Task objective = Write out each line of the records that has "khách" in it.

Listed entries =

####################

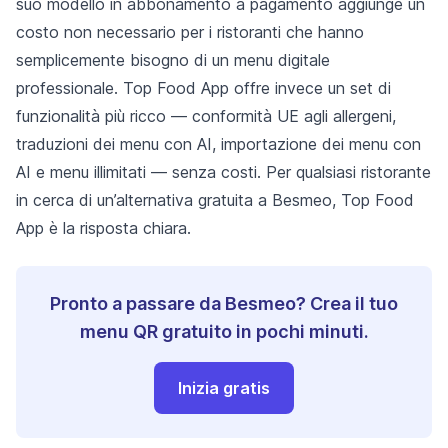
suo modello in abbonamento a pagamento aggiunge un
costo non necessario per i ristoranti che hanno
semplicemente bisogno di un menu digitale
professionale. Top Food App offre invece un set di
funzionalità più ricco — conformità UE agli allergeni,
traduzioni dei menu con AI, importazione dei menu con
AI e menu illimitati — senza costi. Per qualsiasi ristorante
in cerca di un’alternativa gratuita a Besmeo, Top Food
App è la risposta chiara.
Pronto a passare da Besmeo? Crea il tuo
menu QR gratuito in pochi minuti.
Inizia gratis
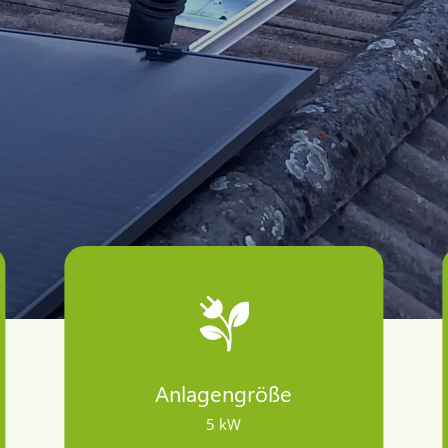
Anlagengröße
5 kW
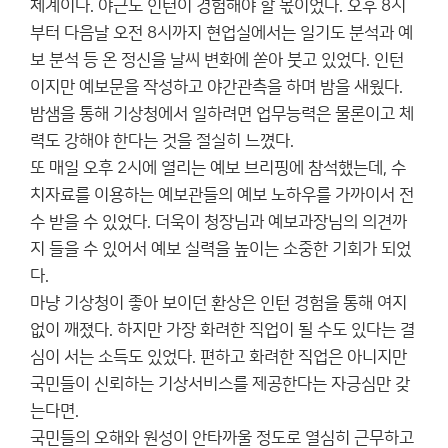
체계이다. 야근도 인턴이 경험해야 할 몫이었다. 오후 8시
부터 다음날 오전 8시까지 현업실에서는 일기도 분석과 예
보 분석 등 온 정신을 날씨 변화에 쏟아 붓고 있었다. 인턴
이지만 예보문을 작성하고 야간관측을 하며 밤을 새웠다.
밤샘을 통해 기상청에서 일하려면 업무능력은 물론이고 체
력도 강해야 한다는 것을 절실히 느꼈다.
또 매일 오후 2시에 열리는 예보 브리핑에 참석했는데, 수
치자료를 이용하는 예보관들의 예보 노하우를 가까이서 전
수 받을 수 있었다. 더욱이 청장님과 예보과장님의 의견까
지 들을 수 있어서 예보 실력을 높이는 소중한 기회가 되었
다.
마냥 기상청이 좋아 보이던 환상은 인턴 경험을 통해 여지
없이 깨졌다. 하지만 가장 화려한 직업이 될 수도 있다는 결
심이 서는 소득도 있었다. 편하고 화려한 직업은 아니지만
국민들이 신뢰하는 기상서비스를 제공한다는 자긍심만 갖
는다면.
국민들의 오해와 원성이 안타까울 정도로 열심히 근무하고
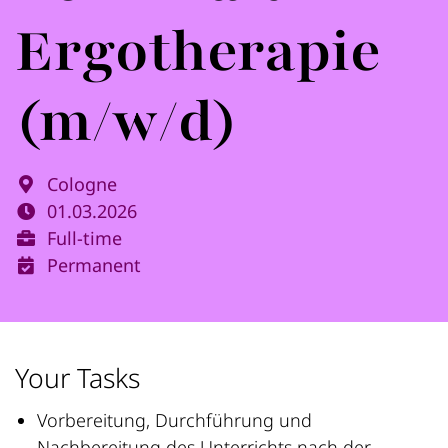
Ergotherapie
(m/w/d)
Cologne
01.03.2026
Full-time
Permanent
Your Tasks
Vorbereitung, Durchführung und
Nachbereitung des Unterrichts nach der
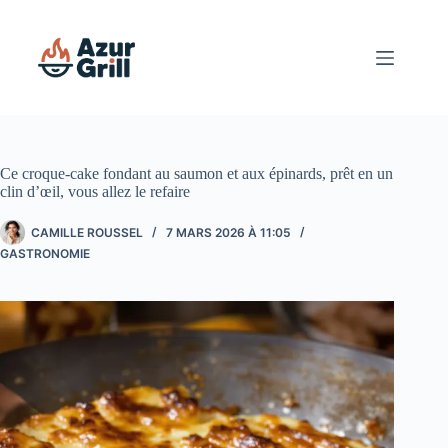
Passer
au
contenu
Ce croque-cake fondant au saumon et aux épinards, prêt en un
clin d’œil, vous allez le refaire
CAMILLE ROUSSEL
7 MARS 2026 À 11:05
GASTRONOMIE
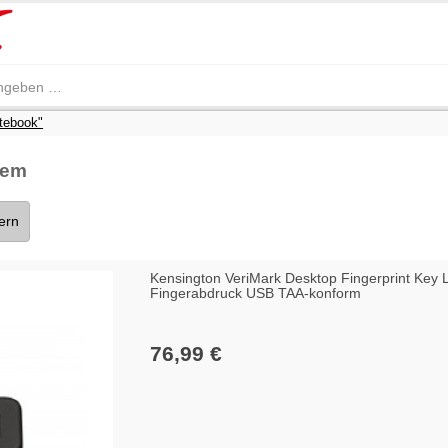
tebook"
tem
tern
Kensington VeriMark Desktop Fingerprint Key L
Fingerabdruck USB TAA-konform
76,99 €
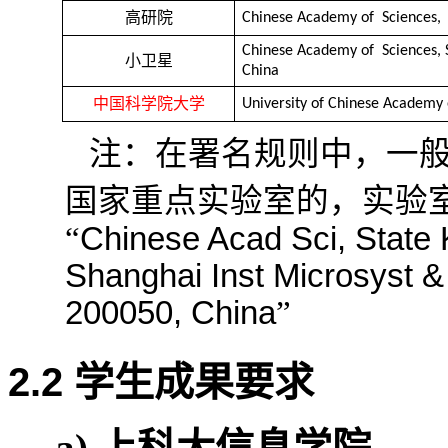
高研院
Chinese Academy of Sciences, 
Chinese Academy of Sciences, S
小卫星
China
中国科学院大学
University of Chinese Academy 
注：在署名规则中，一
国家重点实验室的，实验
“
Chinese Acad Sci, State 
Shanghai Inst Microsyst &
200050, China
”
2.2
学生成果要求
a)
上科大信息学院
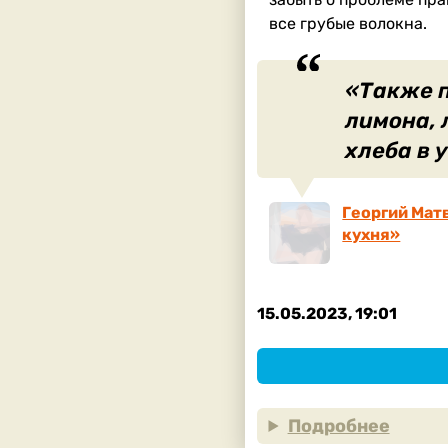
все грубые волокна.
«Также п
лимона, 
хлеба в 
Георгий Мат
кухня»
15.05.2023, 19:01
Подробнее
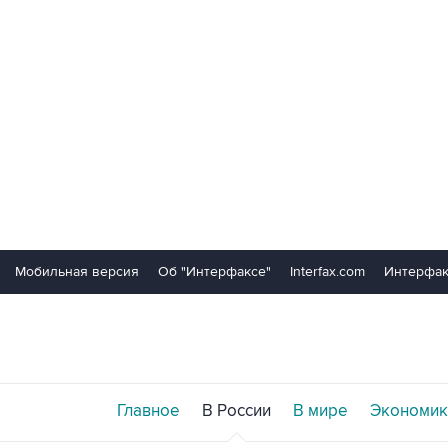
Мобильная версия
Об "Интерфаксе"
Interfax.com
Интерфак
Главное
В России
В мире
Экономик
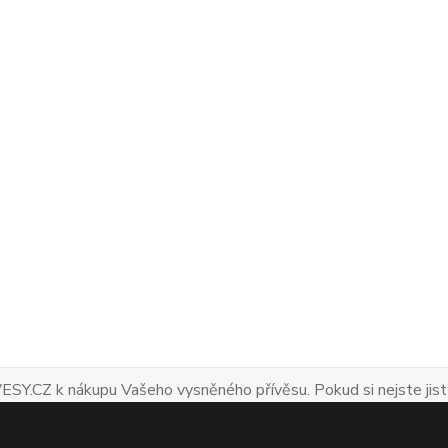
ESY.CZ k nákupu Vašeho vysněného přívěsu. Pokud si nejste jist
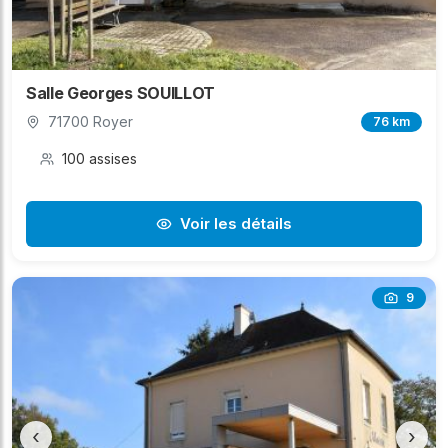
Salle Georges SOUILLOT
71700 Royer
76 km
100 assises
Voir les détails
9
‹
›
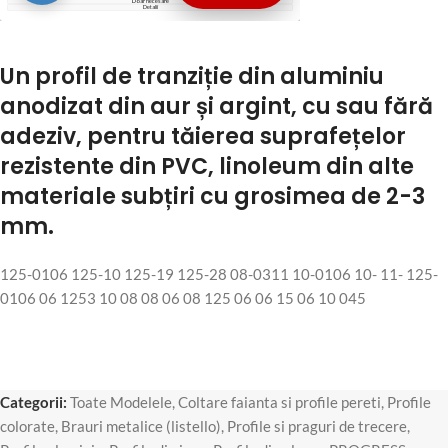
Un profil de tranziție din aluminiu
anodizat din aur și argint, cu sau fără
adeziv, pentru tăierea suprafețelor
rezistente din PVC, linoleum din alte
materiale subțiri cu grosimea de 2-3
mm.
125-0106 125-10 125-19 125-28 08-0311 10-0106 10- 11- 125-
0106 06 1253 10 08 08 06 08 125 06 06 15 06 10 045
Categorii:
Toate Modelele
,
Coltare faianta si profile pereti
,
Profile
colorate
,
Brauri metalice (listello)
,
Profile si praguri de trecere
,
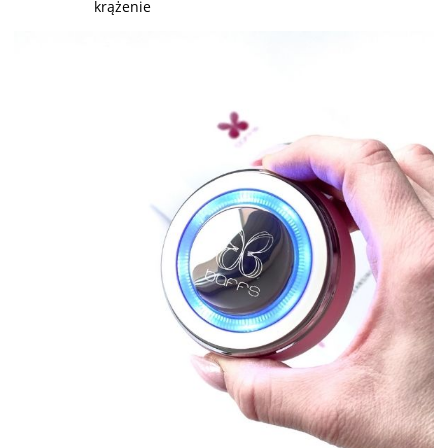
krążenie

####################

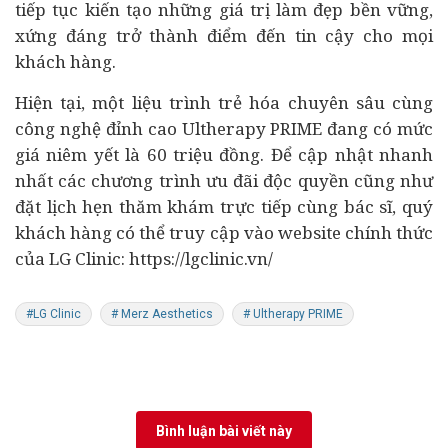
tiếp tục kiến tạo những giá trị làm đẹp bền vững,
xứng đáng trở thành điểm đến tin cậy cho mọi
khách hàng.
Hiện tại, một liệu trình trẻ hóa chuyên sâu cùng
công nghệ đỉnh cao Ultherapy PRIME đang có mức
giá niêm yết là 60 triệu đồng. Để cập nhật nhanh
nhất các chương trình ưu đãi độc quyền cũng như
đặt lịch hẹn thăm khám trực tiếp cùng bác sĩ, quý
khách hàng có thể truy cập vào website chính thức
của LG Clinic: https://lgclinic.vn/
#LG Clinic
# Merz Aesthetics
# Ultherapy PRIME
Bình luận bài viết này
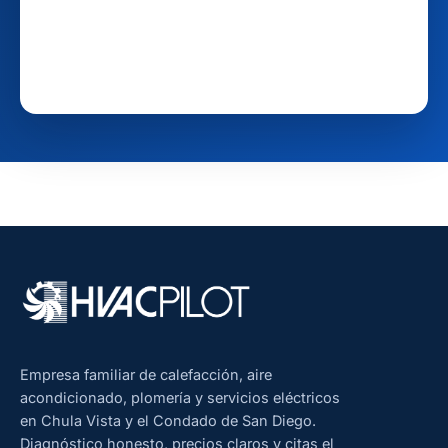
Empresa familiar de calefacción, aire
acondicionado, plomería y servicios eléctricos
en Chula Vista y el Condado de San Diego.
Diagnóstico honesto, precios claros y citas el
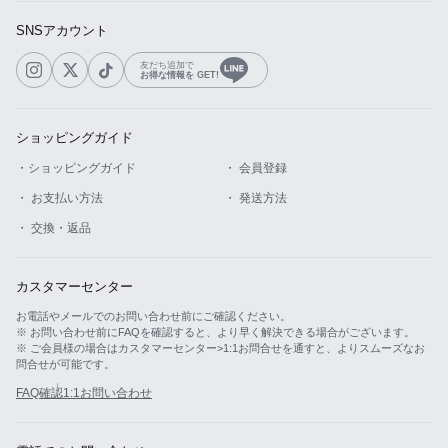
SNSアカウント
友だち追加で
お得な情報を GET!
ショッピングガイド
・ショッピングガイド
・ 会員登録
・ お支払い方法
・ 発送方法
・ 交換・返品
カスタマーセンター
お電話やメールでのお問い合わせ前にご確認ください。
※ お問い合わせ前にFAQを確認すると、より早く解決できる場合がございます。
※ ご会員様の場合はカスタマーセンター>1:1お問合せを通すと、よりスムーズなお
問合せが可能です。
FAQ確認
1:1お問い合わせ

####################

The answer =
khách hàng.
khách hàng có thể truy cập vào website chính thức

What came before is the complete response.